• [BLOCO DE TEXTO]
((
Acórdão nº 07S2715 de Supremo Tribunal de Justiça (Portugal), 26 de Março de 2008

Magistrado ResponsávelMÁRIO PEREIRA
Data da Resolução26 de Março de 2008
EmissorSupremo Tribunal de Justiça (Portugal)

Acordam na Secção Social do Supremo Tribunal de Justiça: I - O autor AA pede, com a presente acção com processo comum, contra o réu BB que se declare a ilicitude do seu despedimento e, consequentemente, que se condene o Réu a pagar-lhe todas as retribuições que deixou de auferir desde a data do despedimento até ao trânsito em julgado da decisão, a indemnização pela antiguidade que actualmente ascende ao montante de 27.216,00 € e uma indemnização a título de danos não patrimoniais no montante de 25.000,00 €, tudo acrescido dos juros legais a contar da citação e até integral pagamento.

Alegou, para tal, em síntese: Foi despedido pelo R., por carta datada de 10/03/05, quando este lhe comunicou que deveria considerar cessado o seu contrato de trabalho com fundamento no abandono do trabalho.

Considerou-se assim despedido pelo R com efeitos no dia 15/3/05, pois por carta datada de 26/05/04 informou o R. que ia gozar licença especial para assistência a filho a partir de 26/6/04 pelo período de seis meses, situação que, em Junho de 2004, estava regulada pelo DL n.º 230/00, de 23/09.

Por isso e conforme previa tal diploma, findo o período inicial da licença, na falta de qualquer comunicação, a mesma prorrogar-se-ia por igual período.

Assim e ao abrigo de tal legislação, o A entendeu, em Dezembro de 2004, que, se nada comunicasse ao Réu, a sua licença se prorrogava automaticamente por igual período de seis meses, tendo procedido de harmonia com este entendimento.

No entanto, e apesar disso, por carta datada de 10/03/05, o R comunicou-lhe que deveria considerar cessado o seu contrato de trabalho com fundamento no abandono do trabalho.

Ora, como comunicou ao R por carta de 22/3/05, nunca quis rescindir o contrato, pois considerava que se mantinha em situação de licença, tendo assim intenção de retomar o trabalho no seu final.

Considera-se, assim, vítima dum despedimento que, sendo ilícito, lhe confere direito aos montantes por si reclamados.

O R. contestou, alegando, em síntese, que o termo da licença especial concedida ao A. terminou no dia 25 de Dezembro de 2004, pelo que, no dia 27 de Dezembro de 2004 e face ao silêncio demonstrado, o A. teria de se apresentar no seu local de trabalho para retomar as suas funções, já que nessa altura estava em vigor o Regulamento ao Código do Trabalho que revogou o DL n.º 230/00 de 23/09.
))
• [ATIVIDADES]
[A] Responda a estas perguntas com base no acórdão:
(i) Que montante atinge a indemnização pela antiguidade pedida pelo autor?
(ii) A partir de que data o autor disse que ia gozar a licença especial para assistência a filho?
(iii) Segundo o réu, em que dia terminou a licença especial?
[B] Diga se cada afirmação está de acordo com o acórdão e cite as palavras que o decidem:
(i) O autor pede uma indemnização por danos não patrimoniais de 25.000,00 €.
(ii) A licença especial foi pedida por um período de um ano.
(iii) O autor afirma que quis rescindir o contrato.
[C] Retome o acórdão sobre o despedimento do autor AA e continue-o a partir da última frase apresentada.
O material que vem a seguir não tem qualquer relação com o acórdão.

• [DADOS FORNECIDOS]
((
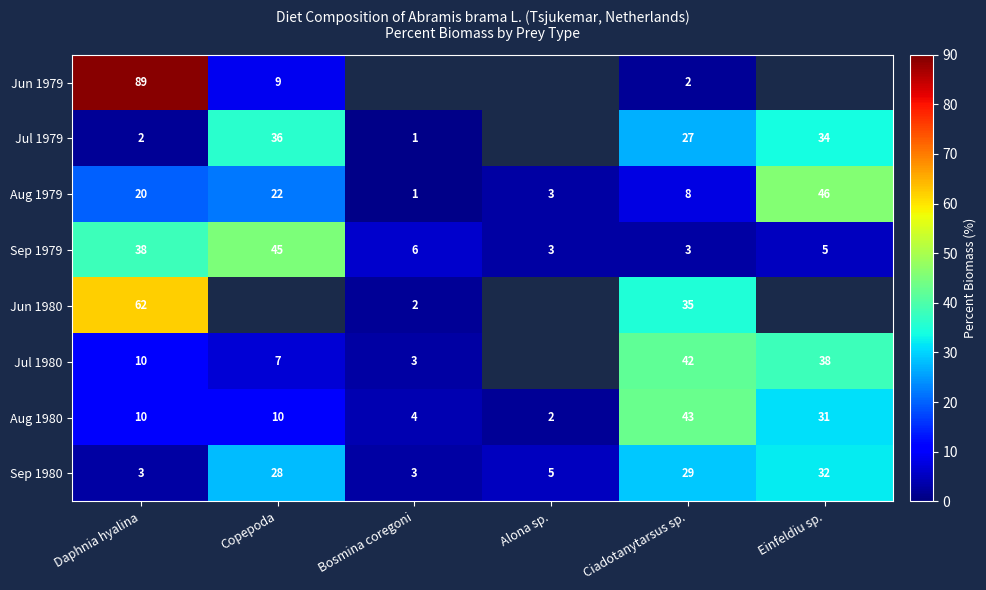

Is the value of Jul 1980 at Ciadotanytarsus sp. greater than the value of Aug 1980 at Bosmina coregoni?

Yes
))
• [RESULTADOS DOS EXERCÍCIOS]
[A]
(i) 27.216,00 €
(ii) 26/6/04
(iii) 25 de Dezembro de 2004

[B]
(i) Sim: "uma indemnização a título de danos não patrimoniais no montante de 25.000,00 €"
(ii) Não: "pelo período de seis meses"
(iii) Não: "nunca quis rescindir o contrato"

[C]
No novo regime legal desapareceu a presunção de que a falta de comunicação implicava a prorrogação da licença por igual período.

Por isso, se o autor pretendia prorrogar a sua licença deveria ter procedido com as formalidades inerentes à nova legislação.

Não o tendo feito, deveria ter-se apresentado no seu local de trabalho para desempenhar as suas funções no dia 27/12/04, o que não fez.

E assim, tendo estado ausente do serviço durante mais de 10 dias úteis seguidos e sem que tivesse efectuado qualquer tipo de justificação para a sua ausência ou contactado sequer a empresa, verificam-se os pressupostos do abandono, o que legitima a cessação do contrato do A O A respondeu à contestação, concluindo pela improcedência desta.

Saneada, instruída e discutida a causa, foi proferida sentença que, julgando a acção parcialmente procedente, declarou a ilicitude do despedimento do A. e condenou o R. a pagar-lhe a quantia global de 33.156,63 €, respeitantes à indemnização devida pelo despedimento ilícito no valor de 18.427,50 €, às retribuições deixadas de auferir desde 30 dias antes da interposição da acção a até à decisão recorrida, no montante de 9.729,13 €, e à indemnização por dano não patrimonial no montante de 5.000,00 €, tudo acrescido dos juros de mora vencidos e vincendos, à taxa legal de 4% ao ano, desde a citação e até integral pagamento.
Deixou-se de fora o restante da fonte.